**Условие задачи**
Представьте, пожалуйста, в виде таблицы Markdown строки от самого начала до строки, содержащей «state / province: Morobe», включая обе границы. Назовите столбцы «Номер» и «Строка», а пустые строки пропустите.

**Исходный материал**
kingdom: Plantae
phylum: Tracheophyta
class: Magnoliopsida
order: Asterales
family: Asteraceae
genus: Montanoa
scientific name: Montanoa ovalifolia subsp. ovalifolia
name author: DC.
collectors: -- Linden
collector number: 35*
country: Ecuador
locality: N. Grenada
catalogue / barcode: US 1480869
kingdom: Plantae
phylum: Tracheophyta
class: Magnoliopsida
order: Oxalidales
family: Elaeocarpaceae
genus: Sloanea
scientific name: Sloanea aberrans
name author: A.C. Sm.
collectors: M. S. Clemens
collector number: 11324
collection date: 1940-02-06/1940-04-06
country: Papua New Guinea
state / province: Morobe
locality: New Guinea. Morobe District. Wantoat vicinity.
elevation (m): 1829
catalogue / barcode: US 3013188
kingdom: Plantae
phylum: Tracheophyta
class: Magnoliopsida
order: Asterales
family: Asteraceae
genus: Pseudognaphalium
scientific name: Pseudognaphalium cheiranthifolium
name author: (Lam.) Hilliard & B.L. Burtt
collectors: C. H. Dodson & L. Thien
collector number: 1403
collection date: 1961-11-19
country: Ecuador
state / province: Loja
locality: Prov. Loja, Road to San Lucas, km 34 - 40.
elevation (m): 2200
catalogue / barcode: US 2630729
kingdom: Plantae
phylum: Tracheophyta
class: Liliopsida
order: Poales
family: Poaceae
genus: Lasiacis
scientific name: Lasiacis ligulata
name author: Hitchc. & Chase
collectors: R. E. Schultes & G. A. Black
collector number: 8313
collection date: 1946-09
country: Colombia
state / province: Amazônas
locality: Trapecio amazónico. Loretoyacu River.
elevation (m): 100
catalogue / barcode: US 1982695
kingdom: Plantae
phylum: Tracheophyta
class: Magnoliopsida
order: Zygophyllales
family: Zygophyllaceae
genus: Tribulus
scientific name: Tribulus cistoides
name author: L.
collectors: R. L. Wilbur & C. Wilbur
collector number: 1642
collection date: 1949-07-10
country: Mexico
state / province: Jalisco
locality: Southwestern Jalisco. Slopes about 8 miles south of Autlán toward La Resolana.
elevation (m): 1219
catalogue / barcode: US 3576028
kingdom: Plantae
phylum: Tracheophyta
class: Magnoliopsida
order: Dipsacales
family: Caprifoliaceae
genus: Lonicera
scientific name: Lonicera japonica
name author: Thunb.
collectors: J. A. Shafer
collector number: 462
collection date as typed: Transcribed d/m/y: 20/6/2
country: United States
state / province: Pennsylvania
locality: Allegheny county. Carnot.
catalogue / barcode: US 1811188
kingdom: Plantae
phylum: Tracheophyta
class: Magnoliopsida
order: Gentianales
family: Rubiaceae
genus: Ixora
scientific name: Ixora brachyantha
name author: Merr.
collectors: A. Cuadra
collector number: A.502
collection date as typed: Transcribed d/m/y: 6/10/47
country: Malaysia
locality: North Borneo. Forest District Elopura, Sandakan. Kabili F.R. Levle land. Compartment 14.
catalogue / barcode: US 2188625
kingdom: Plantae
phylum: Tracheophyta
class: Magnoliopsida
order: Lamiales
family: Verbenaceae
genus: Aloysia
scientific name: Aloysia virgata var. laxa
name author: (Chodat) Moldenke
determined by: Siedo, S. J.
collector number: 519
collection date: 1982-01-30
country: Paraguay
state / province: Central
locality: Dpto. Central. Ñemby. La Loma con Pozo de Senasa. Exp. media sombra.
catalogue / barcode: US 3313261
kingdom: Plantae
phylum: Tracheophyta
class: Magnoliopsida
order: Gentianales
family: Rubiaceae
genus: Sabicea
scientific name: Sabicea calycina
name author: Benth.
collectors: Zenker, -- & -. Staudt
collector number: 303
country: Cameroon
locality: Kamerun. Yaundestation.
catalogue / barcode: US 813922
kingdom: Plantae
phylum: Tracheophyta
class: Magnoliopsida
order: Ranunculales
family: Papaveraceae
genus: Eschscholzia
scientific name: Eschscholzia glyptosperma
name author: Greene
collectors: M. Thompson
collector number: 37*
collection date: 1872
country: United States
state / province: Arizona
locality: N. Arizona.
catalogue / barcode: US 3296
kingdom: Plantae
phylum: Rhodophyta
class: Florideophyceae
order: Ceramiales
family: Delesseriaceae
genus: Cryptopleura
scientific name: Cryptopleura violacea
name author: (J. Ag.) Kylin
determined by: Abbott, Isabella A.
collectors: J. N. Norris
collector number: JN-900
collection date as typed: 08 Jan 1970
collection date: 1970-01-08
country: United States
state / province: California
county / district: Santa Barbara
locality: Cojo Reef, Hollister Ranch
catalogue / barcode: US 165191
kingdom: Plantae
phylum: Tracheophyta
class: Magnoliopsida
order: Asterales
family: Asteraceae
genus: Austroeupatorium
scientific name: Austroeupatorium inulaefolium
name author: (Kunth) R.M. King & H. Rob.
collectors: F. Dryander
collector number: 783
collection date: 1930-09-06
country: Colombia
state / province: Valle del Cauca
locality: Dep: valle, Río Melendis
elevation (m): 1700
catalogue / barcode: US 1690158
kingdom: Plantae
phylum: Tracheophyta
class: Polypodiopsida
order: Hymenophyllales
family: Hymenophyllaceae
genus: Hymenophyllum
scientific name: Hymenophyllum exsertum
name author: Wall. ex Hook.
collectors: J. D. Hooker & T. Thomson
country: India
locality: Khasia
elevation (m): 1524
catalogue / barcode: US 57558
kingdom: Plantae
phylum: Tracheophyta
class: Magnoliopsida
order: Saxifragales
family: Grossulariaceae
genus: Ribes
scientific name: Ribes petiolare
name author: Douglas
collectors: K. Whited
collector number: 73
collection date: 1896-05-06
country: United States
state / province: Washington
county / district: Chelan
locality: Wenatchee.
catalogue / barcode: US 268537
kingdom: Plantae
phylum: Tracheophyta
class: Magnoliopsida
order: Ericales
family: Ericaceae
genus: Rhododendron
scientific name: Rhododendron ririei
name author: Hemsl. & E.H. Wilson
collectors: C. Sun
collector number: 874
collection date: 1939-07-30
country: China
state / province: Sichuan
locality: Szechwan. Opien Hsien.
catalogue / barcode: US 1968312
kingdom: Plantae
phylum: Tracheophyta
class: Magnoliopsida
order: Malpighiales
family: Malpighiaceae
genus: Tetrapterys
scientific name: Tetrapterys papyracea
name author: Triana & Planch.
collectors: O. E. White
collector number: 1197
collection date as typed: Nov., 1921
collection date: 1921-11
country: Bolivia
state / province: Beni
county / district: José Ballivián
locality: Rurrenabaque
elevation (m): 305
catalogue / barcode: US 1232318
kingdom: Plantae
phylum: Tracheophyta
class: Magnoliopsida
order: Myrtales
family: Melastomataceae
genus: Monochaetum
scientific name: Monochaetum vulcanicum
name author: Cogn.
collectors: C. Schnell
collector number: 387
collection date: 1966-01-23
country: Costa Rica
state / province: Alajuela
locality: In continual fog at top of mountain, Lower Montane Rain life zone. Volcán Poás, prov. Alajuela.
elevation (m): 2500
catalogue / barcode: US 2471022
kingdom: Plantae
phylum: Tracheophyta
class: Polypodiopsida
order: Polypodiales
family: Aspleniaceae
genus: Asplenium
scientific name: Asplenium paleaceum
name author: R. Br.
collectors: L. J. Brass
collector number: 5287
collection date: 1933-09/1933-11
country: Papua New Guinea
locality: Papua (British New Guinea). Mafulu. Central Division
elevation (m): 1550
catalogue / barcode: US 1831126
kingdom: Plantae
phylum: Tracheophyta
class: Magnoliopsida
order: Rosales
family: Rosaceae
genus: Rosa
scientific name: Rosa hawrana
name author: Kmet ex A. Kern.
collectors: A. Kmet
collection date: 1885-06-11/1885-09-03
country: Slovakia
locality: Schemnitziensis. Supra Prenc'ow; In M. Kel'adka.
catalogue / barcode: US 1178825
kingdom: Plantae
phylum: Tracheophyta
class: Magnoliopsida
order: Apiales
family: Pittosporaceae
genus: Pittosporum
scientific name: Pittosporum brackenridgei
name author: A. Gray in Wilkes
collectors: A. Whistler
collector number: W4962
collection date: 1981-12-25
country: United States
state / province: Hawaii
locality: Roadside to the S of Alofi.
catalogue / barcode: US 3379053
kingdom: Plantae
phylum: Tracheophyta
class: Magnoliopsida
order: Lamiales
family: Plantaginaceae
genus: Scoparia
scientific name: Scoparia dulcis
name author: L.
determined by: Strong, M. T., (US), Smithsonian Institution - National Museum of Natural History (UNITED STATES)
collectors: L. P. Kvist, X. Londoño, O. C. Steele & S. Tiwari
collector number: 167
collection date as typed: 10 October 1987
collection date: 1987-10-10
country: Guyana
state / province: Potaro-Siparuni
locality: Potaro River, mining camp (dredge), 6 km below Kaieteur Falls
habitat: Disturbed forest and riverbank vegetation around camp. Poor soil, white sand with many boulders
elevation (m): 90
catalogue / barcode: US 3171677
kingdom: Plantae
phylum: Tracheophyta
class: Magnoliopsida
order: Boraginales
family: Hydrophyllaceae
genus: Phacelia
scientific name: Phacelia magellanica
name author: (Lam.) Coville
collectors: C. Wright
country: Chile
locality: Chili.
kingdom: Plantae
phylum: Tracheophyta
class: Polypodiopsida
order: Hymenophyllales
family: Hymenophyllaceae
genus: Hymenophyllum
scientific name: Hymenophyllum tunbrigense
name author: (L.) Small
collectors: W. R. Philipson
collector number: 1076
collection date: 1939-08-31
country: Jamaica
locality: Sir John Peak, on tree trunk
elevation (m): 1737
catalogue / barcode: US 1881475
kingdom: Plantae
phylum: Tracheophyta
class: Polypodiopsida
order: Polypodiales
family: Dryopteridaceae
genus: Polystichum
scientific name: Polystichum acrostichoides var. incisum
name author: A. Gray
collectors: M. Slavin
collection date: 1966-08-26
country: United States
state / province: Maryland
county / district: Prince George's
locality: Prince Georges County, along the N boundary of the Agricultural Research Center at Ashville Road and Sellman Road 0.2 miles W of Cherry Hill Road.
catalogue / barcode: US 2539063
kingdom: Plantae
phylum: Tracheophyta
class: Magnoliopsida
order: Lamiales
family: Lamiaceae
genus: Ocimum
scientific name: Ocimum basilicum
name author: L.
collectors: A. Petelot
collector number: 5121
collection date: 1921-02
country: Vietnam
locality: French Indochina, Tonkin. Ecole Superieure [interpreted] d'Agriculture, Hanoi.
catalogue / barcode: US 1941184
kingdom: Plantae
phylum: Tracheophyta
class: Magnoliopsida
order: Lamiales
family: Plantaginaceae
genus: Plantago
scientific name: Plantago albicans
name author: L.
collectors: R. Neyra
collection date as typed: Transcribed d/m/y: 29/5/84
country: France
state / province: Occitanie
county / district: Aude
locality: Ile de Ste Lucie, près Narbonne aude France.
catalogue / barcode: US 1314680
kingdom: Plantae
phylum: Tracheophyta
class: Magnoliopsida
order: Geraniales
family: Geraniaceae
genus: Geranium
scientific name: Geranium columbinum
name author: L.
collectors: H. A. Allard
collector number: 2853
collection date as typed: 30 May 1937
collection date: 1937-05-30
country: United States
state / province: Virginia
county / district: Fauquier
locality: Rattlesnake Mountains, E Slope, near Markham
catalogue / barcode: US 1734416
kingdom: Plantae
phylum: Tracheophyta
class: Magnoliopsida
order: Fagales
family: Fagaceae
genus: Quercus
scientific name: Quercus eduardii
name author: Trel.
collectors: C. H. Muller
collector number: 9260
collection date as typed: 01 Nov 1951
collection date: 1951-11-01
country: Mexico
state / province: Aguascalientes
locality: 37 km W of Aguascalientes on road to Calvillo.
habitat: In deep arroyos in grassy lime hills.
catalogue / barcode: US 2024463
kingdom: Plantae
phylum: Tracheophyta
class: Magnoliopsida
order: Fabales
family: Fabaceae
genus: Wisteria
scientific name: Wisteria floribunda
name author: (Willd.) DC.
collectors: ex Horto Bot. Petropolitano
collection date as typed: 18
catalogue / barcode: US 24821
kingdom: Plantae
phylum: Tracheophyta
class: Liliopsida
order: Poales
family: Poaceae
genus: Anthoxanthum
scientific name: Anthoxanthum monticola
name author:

**Результат упражнения**
| Номер | Строка |
|---|---|
| 1 | kingdom: Plantae |
| 2 | phylum: Tracheophyta |
| 3 | class: Magnoliopsida |
| 4 | order: Asterales |
| 5 | family: Asteraceae |
| 6 | genus: Montanoa |
| 7 | scientific name: Montanoa ovalifolia subsp. ovalifolia |
| 8 | name author: DC. |
| 9 | collectors: -- Linden |
| 10 | collector number: 35* |
| 11 | country: Ecuador |
| 12 | locality: N. Grenada |
| 13 | catalogue / barcode: US 1480869 |
| 14 | kingdom: Plantae |
| 15 | phylum: Tracheophyta |
| 16 | class: Magnoliopsida |
| 17 | order: Oxalidales |
| 18 | family: Elaeocarpaceae |
| 19 | genus: Sloanea |
| 20 | scientific name: Sloanea aberrans |
| 21 | name author: A.C. Sm. |
| 22 | collectors: M. S. Clemens |
| 23 | collector number: 11324 |
| 24 | collection date: 1940-02-06/1940-04-06 |
| 25 | country: Papua New Guinea |
| 26 | state / province: Morobe |